** Opening Document excerpt block **

Minister of Supply and Internal Trade
- In office 5 January 2013 – 4 July 2013
- Prime Minister: Hesham Qandil
- Preceded by: Zeid Mohamed
- Succeeded by: Muhamed Abu Shadi

Personal details
- Born: 16 March 1970 (age 56)
- Party: Muslim Brotherhood Freedom and Justice Party;
- Alma mater: Cairo University

= Bassem Ouda =

Egyptian politician (born 1970)

Bassem Kamal Mohamed Ouda (باسم كمال محمد عودة, born 16 April 1970), commonly known as Bassem Ouda, is an Egyptian politician who is a member of the Muslim Brotherhood and the Freedom and Justice Party (FJP). He served as Egypt's Minister of Supply and Interior Trade between January and July 2013, when he resigned due to the 2013 Egyptian coup d'état. He was later arrested, tried and sentenced to life imprisonment in a politically motivated trial.

==Early life==
Bassem Kamal Mohamed Ouda was born in Algeria in 1970.

** Closing Document excerpt block **
** Opening Record extracts block **

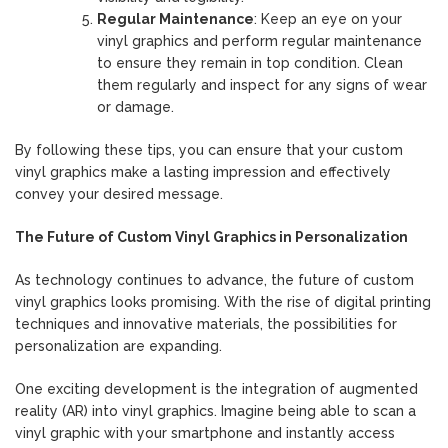
Regular Maintenance
: Keep an eye on your
vinyl graphics and perform regular maintenance
to ensure they remain in top condition. Clean
them regularly and inspect for any signs of wear
or damage.
By following these tips, you can ensure that your custom
vinyl graphics make a lasting impression and effectively
convey your desired message.
The Future of Custom Vinyl Graphics in Personalization
As technology continues to advance, the future of custom
vinyl graphics looks promising. With the rise of digital printing
techniques and innovative materials, the possibilities for
personalization are expanding.
One exciting development is the integration of augmented
reality (AR) into vinyl graphics. Imagine being able to scan a
vinyl graphic with your smartphone and instantly access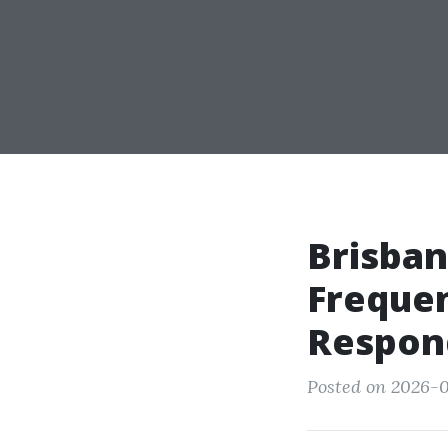
Brisban
Freque
Respon
Posted on 2026-0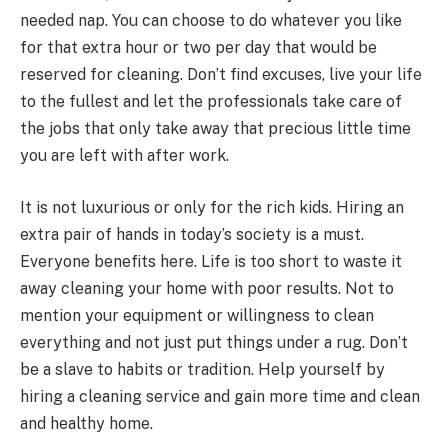
needed nap. You can choose to do whatever you like
for that extra hour or two per day that would be
reserved for cleaning. Don’t find excuses, live your life
to the fullest and let the professionals take care of
the jobs that only take away that precious little time
you are left with after work.
It is not luxurious or only for the rich kids. Hiring an
extra pair of hands in today’s society is a must.
Everyone benefits here. Life is too short to waste it
away cleaning your home with poor results. Not to
mention your equipment or willingness to clean
everything and not just put things under a rug. Don’t
be a slave to habits or tradition. Help yourself by
hiring a cleaning service and gain more time and clean
and healthy home.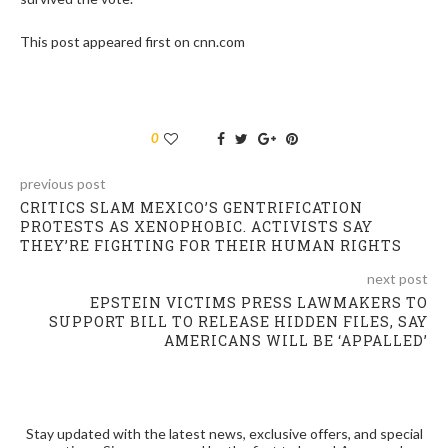
This post appeared first on cnn.com
0
previous post
CRITICS SLAM MEXICO’S GENTRIFICATION
PROTESTS AS XENOPHOBIC. ACTIVISTS SAY
THEY’RE FIGHTING FOR THEIR HUMAN RIGHTS
next post
EPSTEIN VICTIMS PRESS LAWMAKERS TO
SUPPORT BILL TO RELEASE HIDDEN FILES, SAY
AMERICANS WILL BE ‘APPALLED’
Stay updated with the latest news, exclusive offers, and special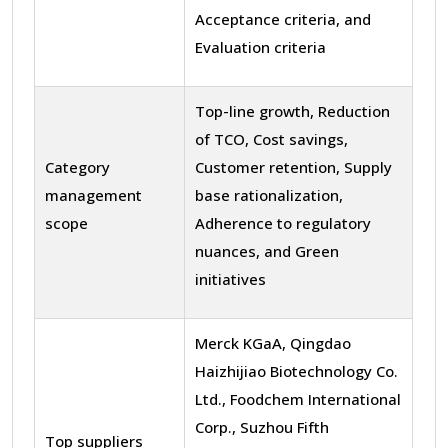
Acceptance criteria, and
Evaluation criteria
Top-line growth, Reduction
of TCO, Cost savings,
Category
Customer retention, Supply
management
base rationalization,
scope
Adherence to regulatory
nuances, and Green
initiatives
Merck KGaA, Qingdao
Haizhijiao Biotechnology Co.
Ltd., Foodchem International
Corp., Suzhou Fifth
Top suppliers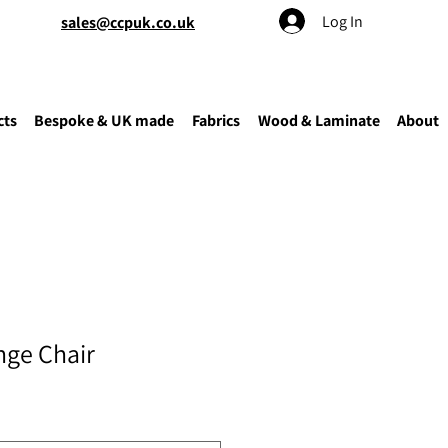
Log In
sales@ccpuk.co.uk
cts
Bespoke & UK made
Fabrics
Wood & Laminate
About
ge Chair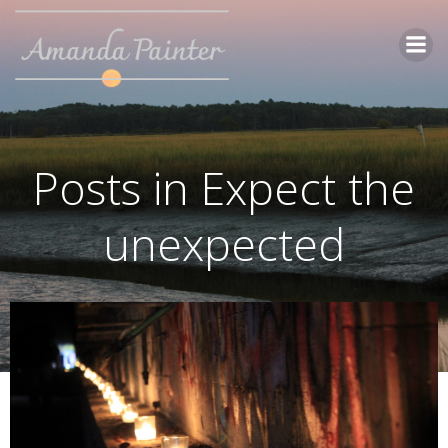
Skip
to
content
Posts in Expect the
unexpected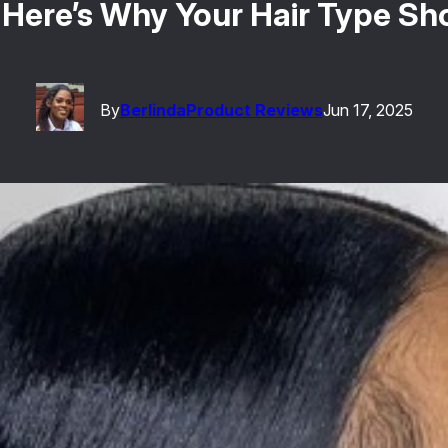
: Here’s Why Your Hair Type S
By
Berlinda
Product Reviews
Jun 17, 2025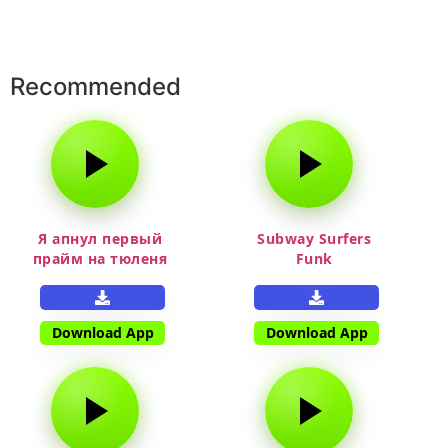
Recommended
Я апнул первый
Subway Surfers
прайм на тюленя
Funk
Download App
Download App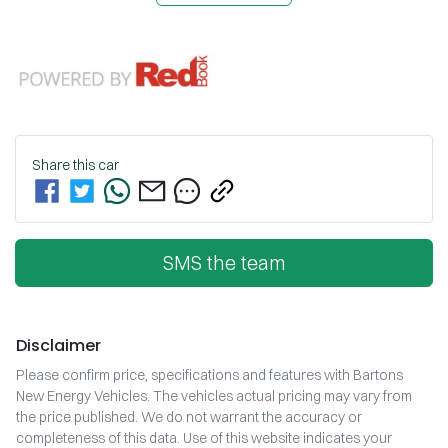
Share this
car
SMS the team
Disclaimer
Please confirm price, specifications and features with
Bartons
New Energy Vehicles
. The vehicles actual pricing may vary from
the price published. We do not warrant the accuracy or
completeness of this data. Use of this website indicates your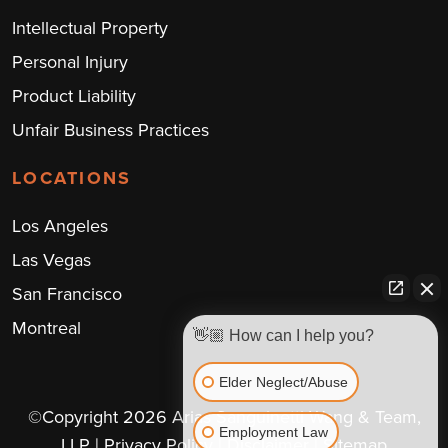
Intellectual Property
Personal Injury
Product Liability
Unfair Business Practices
LOCATIONS
Los Angeles
Las Vegas
San Francisco
Montreal
👋🏼 How can I help you?
Elder Neglect/Abuse
©Copyright 2026 Arias Sanguinetti Wang & Team,
Employment Law
LLP
| Privacy Policy
| Disclaimer
| Sitemap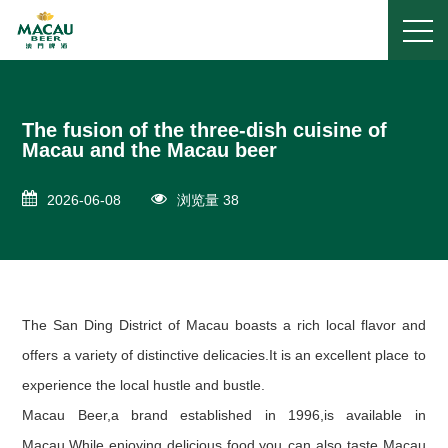
The fusion of the three-dish cuisine of
Macau and the Macau beer
2026-06-08
浏览量 38
The San Ding District of Macau boasts a rich local flavor and
offers a variety of distinctive delicacies.It is an excellent place to
experience the local hustle and bustle.
Macau Beer,a brand established in 1996,is available in
Macau.While enjoying delicious food,you can also taste Macau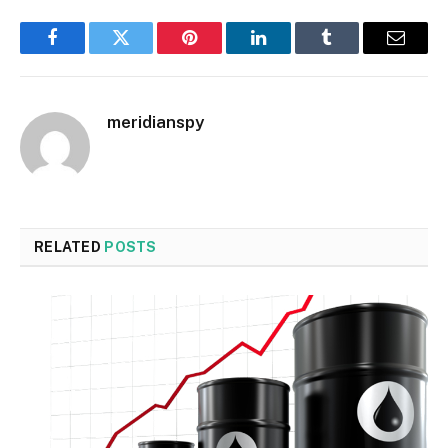
Facebook
Twitter
Pinterest
LinkedIn
Tumblr
Email
meridianspy
RELATED
POSTS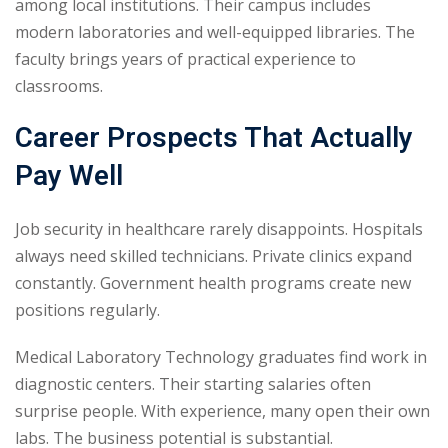
among local institutions. Their campus includes
modern laboratories and well-equipped libraries. The
faculty brings years of practical experience to
classrooms.
Career Prospects That Actually
Pay Well
Job security in healthcare rarely disappoints. Hospitals
always need skilled technicians. Private clinics expand
constantly. Government health programs create new
positions regularly.
Medical Laboratory Technology graduates find work in
diagnostic centers. Their starting salaries often
surprise people. With experience, many open their own
labs. The business potential is substantial.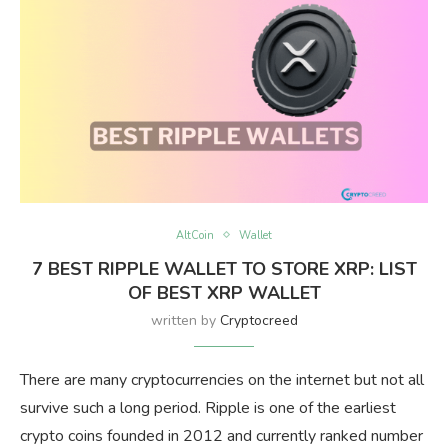
AltCoin
Wallet
7 BEST RIPPLE WALLET TO STORE XRP: LIST
OF BEST XRP WALLET
written by
Cryptocreed
There are many cryptocurrencies on the internet but not all
survive such a long period. Ripple is one of the earliest
crypto coins founded in 2012 and currently ranked number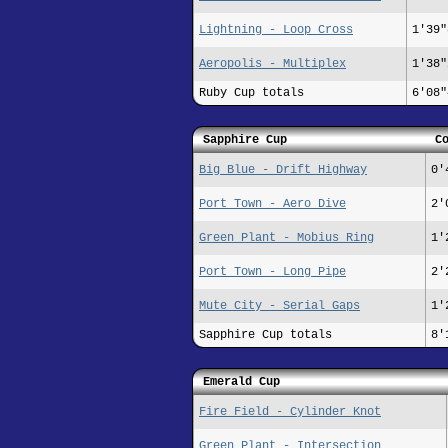
Lightning - Loop Cross
1'39"
Aeropolis - Multiplex
1'38"
Ruby Cup totals
6'08"
Sapphire Cup
C
Big Blue - Drift Highway
0'
Port Town - Aero Dive
2'
Green Plant - Mobius Ring
1'
Port Town - Long Pipe
2'
Mute City - Serial Gaps
1'
Sapphire Cup totals
8'
Emerald Cup
Fire Field - Cylinder Knot
Green Plant - Intersection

** Closing Record extracts block **

§ **Required action**
Rewrite the stretch of the Bassem Ouda biography from "Egyptian politician (born" through "politically motivated trial.", putting "stepped down" in place of "resigned".

§ **Output of the task**
Egyptian politician (born 1970)

Bassem Kamal Mohamed Ouda (باسم كمال محمد عودة, born 16 April 1970), commonly known as Bassem Ouda, is an Egyptian politician who is a member of the Muslim Brotherhood and the Freedom and Justice Party (FJP). He served as Egypt's Minister of Supply and Interior Trade between January and July 2013, when he stepped down due to the 2013 Egyptian coup d'état. He was later arrested, tried and sentenced to life imprisonment in a politically motivated trial.